Le TPS a été initialement accordé aux Somaliens en 1991 en raison de la guerre civile et de la crise humanitaire en cours dans leur pays d'origine. La désignation a été prolongée à plusieurs reprises au fil des ans, permettant aux Somaliens éligibles de vivre et de travailler légalement aux États-Unis. La décision de l'administration Trump de mettre fin au TPS pour la Somalie s'inscrit dans sa politique plus large de réduction de l'immigration et de renforcement de la sécurité des frontières. Des mesures similaires ont été prises concernant les désignations TPS pour d'autres pays, notamment El Salvador, Haïti et le Nicaragua.

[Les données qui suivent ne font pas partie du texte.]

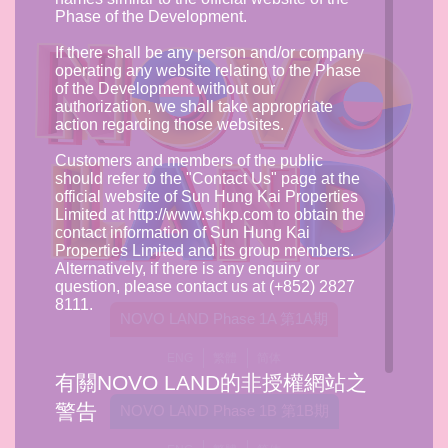
Phase of the Development.
If there shall be any person and/or company
operating any website relating to the Phase
of the Development without our
authorization, we shall take appropriate
action regarding those websites.
Customers and members of the public
should refer to the "Contact Us" page at the
official website of Sun Hung Kai Properties
Limited at http://www.shkp.com to obtain the
contact information of Sun Hung Kai
Properties Limited and its group members.
Alternatively, if there is any enquiry or
question, please contact us at (+852) 2827
8111.
NOVO LAND Phase 1A 第1A期
ENG
繁體
简体
有關NOVO LAND的非授權網站之
警告
NOVO LAND Phase 1B 第1B期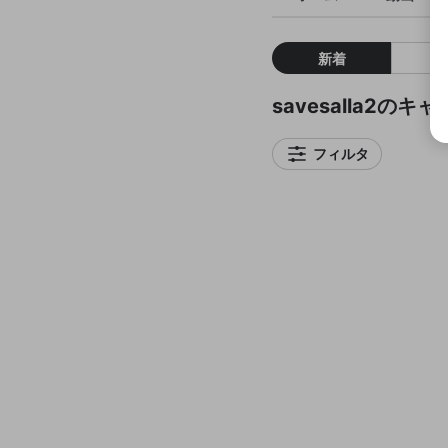
新着
savesalla2のキ
フィルタ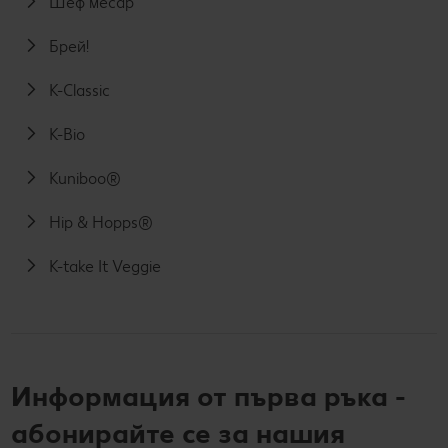
Шеф месар
Брей!
K-Classic
K-Bio
Kuniboo®
Hip & Hopps®
K-take It Veggie
Информация от първа ръка -
абонирайте се за нашия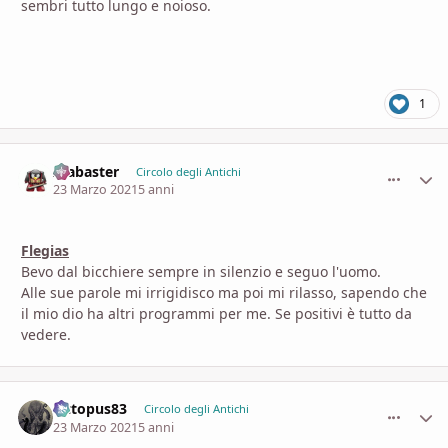
sembri tutto lungo e noioso.
1
Alabaster
comment_
Stati
Circolo degli Antichi
23 Marzo 2021
5 anni
Flegias
Bevo dal bicchiere sempre in silenzio e seguo l'uomo.
Alle sue parole mi irrigidisco ma poi mi rilasso, sapendo che
il mio dio ha altri programmi per me. Se positivi è tutto da
vedere.
Octopus83
comment_
Stati
Circolo degli Antichi
23 Marzo 2021
5 anni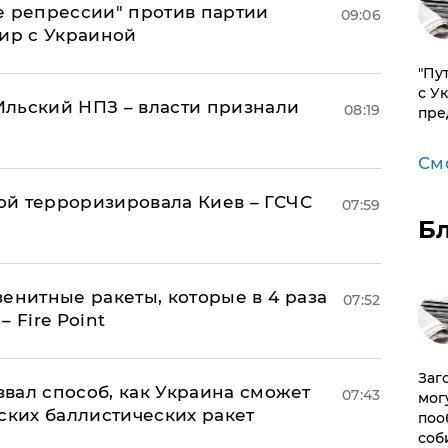
е репрессии" против партии
09:06
мир с Украиной
"Пу
с У
льский НПЗ – власти признали
08:19
пре
См
й терроризировала Киев – ГСЧС
07:59
Б
енитные ракеты, которые в 4 раза
07:52
 Fire Point
Заг
вал способ, как Украина сможет
07:43
мог
ских баллистических ракет
поо
соб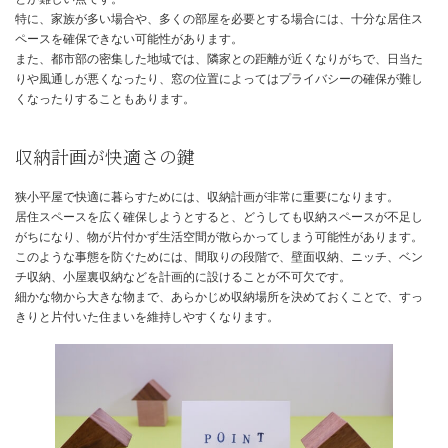
コストと効率の良さが魅力
狭小地に平屋を建てることには、いくつかの魅力的なメリットがあ
まず、狭小地は広い土地に比べて土地購入費用を抑えられる傾向が
す。
また、住宅の建築費用も、総床面積が小さくなるため、全体的なコ
減できる可能性があります。
さらに、冷暖房効率が高く光熱費を抑えやすい、固定資産税も一般
済む、といったランニングコストの面でも有利です。
家事動線がシンプルになるため、日々の生活や掃除の効率も向上し
広さやプライバシー確保は課題
一方で、狭小平屋にはデメリットも存在します。
最も大きな課題の一つは、限られた面積で十分な広さや部屋数を確
とが難しい点です。
特に、家族が多い場合や、多くの部屋を必要とする場合には、十分
ペースを確保できない可能性があります。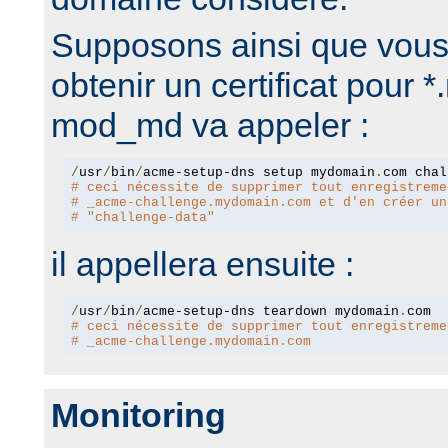
Supposons ainsi que vous
obtenir un certificat pour
mod_md va appeler :
/
usr
/
bin
/
acme-setup-dns setup mydomain
.
# ceci nécessite de supprimer tout enregistreme
# _acme-challenge.mydomain.com et d'en créer un
# "challenge-data"
il appellera ensuite :
/
usr
/
bin
/
acme-setup-dns teardown mydomain
.
# ceci nécessite de supprimer tout enregistreme
# _acme-challenge.mydomain.com
Monitoring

Les détracteurs de cette décision l'ont condamnée comme une attaque impitoyable et politiquement motivée contre les immigrants vulnérables. Ils soutiennent que les conditions en Somalie restent précaires, avec une violence, une instabilité et une crise humanitaire graves persistantes. Les défenseurs des réfugiés somaliens affirment que le retour de ces personnes en Somalie les exposerait à des risques et à des difficultés importants. En outre, certains critiques ont accusé l'administration Trump d'utiliser les cessations de TPS comme un outil pour réduire le nombre total d'immigrants aux États-Unis, quelles que soient les circonstances spécifiques de chaque pays.

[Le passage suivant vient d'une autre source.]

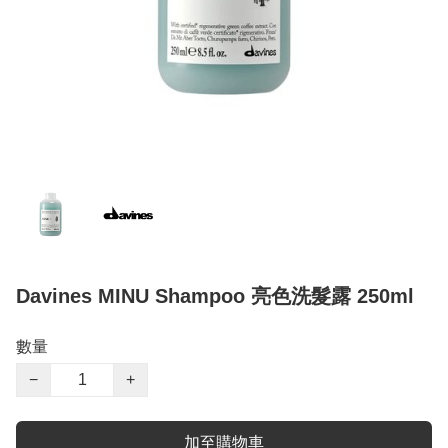
Davines MINU Shampoo 亮色洗髮露 250ml
數量
−
+
加至購物車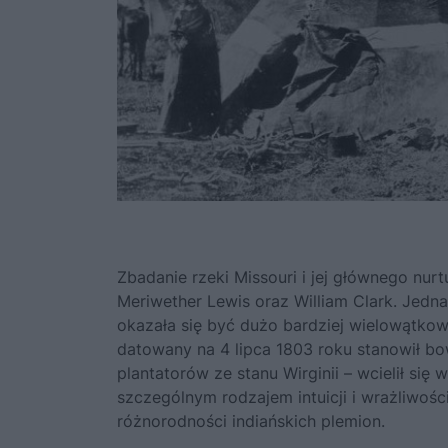
Zbadanie rzeki Missouri i jej głównego nu
Meriwether Lewis oraz William Clark. Je
okazała się być dużo bardziej wielowątkowa
datowany na 4 lipca 1803 roku stanowił bo
plantatorów ze stanu Wirginii – wcielił si
szczególnym rodzajem intuicji i wrażliwości
różnorodności indiańskich plemion
.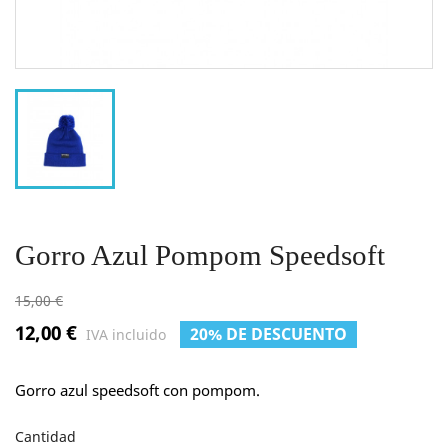
Gorro Azul Pompom Speedsoft
15,00 €
12,00 €
20% DE DESCUENTO
IVA incluido
Gorro azul speedsoft con pompom.
Cantidad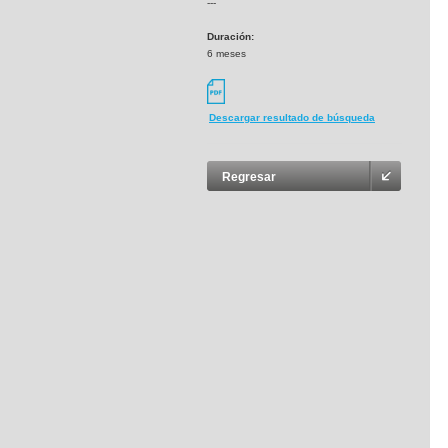
---
Duración:
6 meses
Descargar resultado de búsqueda
Regresar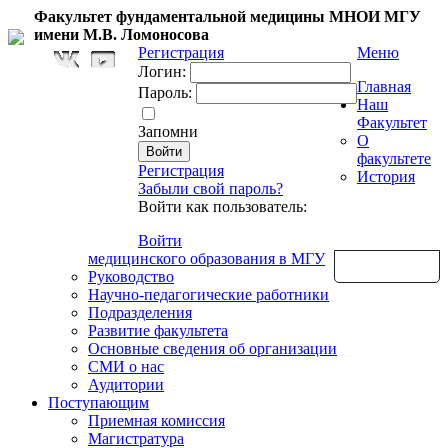
Факультет фундаментальной медицины МНОИ МГУ
имени М.В. Ломоносова
Регистрация
Меню
Логин:
Главная
Пароль:
Наш
Факультет
Запомни
О
факультете
Регистрация
История
Забыли свой пароль?
Войти как пользователь:
Войти
медицинского образования в МГУ
Обратная связь
Руководство
Научно-педагогические работники
Подразделения
Развитие факультета
Основные сведения об организации
СМИ о нас
Аудитории
Поступающим
Приемная комиссия
Магистратура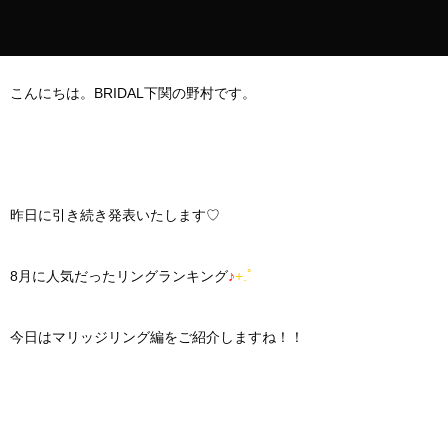
こんにちは。BRIDAL下関の野村です。
昨日に引き続き発表いたします♡
8月に人気だったリングランキング
♪
+.ﾟ
今日はマリッジリング編をご紹介しますね！！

Cette annonce intervient dans un contexte de politiques d'immigration controversées de l'administration Trump, notamment des déclarations sur la révocation de la citoyenneté des immigrants naturalisés reconnus coupables de fraude. Ces politiques ont suscité les critiques des organisations de défense des droits de l'homme et des experts juridiques, qui soutiennent qu'elles portent atteinte aux principes fondamentaux de procédure régulière et d'égalité de protection devant la loi. L'avenir des Somaliens touchés par cette décision reste incertain, car ils sont confrontés à la perspective de retourner dans un pays qui est toujours aux prises avec des défis importants. Des contestations judiciaires de la fin du TPS pour la Somalie sont attendues.